How do others feel about this?
I think first we need clarification from you about whether
you intended, in your approach, that (variants in) bundles
can overlap. There is no indication in your draft that they
can't, but on the other hand, there is no indication that you
were aware of the fact that they could.
If you intended them to overlap, then your and Adam's approach
are technically different, and we probably would have to discuss
these actual differences first. If you didn't intend them to
overlap, then you have to add the necessary restrictions to
your draft. I think I agree with Adam that his approach then
is easier to describe, because it can describe how to map
one label to one other label, which should make the description
a lot simpler. But of course I would like to first see an actual
wording from Adam. Your description of how to generate a bundle
could probably also be cleaned up (see my comments in a provious
mail), but may still be more complicated.
> > Will it scale?
Suppose JPNIC decides that hiragana and katakana should block each
Er, in order to say that something doesn't scale, you need to use
real-world examples.

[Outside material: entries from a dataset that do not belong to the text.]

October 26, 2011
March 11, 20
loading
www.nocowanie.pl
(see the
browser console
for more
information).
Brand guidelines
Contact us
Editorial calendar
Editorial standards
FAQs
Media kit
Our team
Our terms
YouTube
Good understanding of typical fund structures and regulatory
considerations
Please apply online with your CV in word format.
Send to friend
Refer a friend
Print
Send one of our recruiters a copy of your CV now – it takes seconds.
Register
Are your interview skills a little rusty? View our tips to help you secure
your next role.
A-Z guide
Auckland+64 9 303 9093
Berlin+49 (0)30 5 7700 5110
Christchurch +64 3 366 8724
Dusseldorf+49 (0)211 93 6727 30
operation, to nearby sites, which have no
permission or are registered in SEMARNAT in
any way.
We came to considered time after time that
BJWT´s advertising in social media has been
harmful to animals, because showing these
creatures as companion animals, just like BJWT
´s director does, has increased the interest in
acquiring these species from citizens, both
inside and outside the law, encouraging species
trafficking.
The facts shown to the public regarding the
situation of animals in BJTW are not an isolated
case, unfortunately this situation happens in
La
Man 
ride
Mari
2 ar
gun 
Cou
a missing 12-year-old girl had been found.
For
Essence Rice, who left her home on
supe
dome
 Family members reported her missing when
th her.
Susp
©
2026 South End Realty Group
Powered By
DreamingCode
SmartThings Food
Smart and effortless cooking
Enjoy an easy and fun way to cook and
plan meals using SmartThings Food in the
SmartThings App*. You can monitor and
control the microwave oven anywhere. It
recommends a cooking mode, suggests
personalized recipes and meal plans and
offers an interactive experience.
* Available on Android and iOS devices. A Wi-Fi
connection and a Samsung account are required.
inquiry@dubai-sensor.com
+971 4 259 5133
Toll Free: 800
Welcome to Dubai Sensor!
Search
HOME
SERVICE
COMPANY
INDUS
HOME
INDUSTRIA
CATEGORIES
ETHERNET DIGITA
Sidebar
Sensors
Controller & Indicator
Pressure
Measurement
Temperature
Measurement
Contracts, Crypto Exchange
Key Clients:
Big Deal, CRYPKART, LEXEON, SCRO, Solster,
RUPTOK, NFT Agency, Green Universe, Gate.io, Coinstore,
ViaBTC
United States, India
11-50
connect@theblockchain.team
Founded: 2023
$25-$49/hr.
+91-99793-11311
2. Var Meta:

JPNIC has already stated that they have no intention
to do this.
It is easy to come up with extreme examples for *any* protocol, then say
"if you do this a zillion times it doesn't scale". Please show the scaling
properties for typical use and, if they show that the current proposal
cannot be deployed over the long term, what changes would be needed.
Stephane already has shown a quite reasonable example, and applied
it to an actual zone, with clear results.
And in general, for scalability, the burden of proof in on the
people who claim that things scale. Just saying that things
will scale because nobody has proved that they don't is not
a good idea.
I would still call that "registrant chooses", even though the registry
is offering a default choice, because the registry still needs to be
able to store lists of visible names for registrants who ask to deviate
from the default. When I said "registry chooses", I meant that the
registrant has zero input, so that the registry could define the choice
algorithmically and omit any capability of storing lists.
Right, but you're missing the problem of time-scaling. Any automated
process that has a dependent step that includes novice end-users deciding
something that they have no expertise in will scale more poorly than one
that doesn't have the step in the control steps.
If the end users have to make a choice, then timewise, this scales
because they can do that in parallel. If somebody at the registry has
to intervene, it definitely doesn't scale. Also, we should assume that
the end users at least know the language they are registering in.